### Task description
From the entries below, extract every line that includes the word "person".

### Provided records
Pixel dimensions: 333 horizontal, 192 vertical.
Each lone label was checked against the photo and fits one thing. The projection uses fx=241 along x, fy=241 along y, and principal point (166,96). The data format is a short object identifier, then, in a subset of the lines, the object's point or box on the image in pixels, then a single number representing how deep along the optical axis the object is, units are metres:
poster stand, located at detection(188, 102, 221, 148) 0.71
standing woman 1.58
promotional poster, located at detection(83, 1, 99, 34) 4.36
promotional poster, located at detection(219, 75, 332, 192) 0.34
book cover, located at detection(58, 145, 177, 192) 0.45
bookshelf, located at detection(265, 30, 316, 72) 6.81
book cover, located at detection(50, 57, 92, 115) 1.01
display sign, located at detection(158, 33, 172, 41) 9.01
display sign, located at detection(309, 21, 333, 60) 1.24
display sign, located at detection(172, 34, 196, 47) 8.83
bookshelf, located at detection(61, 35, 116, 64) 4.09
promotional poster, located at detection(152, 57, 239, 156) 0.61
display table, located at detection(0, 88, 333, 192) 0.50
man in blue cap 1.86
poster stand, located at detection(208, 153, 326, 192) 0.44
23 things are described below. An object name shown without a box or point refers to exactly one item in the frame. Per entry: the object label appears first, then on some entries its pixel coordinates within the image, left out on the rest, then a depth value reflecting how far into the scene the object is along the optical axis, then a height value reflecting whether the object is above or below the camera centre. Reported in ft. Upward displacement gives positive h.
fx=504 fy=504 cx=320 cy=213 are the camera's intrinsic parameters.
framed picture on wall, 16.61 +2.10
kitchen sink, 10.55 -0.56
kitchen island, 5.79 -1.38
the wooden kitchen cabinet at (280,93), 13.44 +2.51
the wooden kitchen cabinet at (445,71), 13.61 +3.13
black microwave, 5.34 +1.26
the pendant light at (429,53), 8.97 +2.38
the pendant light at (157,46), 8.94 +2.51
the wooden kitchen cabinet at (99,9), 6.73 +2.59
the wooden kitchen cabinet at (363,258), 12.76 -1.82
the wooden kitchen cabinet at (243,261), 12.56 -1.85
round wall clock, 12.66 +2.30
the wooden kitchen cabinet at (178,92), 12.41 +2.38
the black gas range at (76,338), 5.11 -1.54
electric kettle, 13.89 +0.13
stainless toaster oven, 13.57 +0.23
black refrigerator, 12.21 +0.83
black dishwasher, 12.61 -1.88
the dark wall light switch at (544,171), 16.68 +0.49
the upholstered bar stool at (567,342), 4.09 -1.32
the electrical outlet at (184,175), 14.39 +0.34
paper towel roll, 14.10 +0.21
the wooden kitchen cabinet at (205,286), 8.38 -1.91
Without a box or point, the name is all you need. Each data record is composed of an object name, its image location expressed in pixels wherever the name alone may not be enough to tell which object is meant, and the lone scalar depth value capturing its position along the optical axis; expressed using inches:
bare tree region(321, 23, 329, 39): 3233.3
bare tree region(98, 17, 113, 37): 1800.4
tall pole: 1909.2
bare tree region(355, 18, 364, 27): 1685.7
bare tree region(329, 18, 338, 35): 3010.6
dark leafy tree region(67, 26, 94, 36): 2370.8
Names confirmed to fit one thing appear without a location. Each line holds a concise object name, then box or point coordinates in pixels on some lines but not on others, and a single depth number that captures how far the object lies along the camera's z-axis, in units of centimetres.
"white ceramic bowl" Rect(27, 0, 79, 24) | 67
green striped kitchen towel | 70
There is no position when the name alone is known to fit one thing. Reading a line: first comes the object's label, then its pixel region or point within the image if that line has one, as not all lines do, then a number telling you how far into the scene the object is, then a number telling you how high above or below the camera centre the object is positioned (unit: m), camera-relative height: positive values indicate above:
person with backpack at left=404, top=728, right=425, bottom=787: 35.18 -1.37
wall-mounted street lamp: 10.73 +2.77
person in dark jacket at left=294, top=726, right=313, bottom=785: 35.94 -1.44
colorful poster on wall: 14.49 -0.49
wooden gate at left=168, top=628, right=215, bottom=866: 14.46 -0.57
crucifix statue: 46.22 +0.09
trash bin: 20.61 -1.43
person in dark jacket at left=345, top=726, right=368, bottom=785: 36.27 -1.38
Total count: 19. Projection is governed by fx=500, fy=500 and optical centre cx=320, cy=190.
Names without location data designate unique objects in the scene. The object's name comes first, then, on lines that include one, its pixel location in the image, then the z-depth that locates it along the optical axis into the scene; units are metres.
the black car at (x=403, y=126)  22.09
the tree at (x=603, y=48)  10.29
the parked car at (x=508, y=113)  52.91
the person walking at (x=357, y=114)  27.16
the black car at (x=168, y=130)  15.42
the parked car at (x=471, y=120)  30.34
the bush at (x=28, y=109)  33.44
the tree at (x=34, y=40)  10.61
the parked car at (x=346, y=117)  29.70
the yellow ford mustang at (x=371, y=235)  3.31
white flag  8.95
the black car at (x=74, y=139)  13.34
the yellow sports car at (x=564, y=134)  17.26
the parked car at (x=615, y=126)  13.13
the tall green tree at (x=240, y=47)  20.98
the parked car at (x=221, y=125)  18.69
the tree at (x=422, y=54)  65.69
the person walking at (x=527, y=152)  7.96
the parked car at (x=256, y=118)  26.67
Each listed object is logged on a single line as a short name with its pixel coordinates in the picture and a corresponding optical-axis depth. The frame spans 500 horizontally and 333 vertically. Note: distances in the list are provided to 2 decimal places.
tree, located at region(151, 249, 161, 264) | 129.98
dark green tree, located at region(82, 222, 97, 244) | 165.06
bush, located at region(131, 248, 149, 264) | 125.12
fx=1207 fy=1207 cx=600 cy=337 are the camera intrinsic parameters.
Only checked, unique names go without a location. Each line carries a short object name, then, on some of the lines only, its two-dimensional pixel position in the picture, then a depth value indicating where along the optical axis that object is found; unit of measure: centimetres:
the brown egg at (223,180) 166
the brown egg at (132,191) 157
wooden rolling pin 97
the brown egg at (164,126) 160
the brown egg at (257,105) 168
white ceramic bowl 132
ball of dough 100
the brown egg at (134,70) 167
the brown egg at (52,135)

### Exercise answer
person with backpack at left=404, top=728, right=425, bottom=787: 35.18 -1.37
person in dark jacket at left=294, top=726, right=313, bottom=785: 35.94 -1.44
person in dark jacket at left=345, top=726, right=368, bottom=785: 36.27 -1.38
the person walking at (x=357, y=114)  27.16
the person walking at (x=527, y=152)  7.96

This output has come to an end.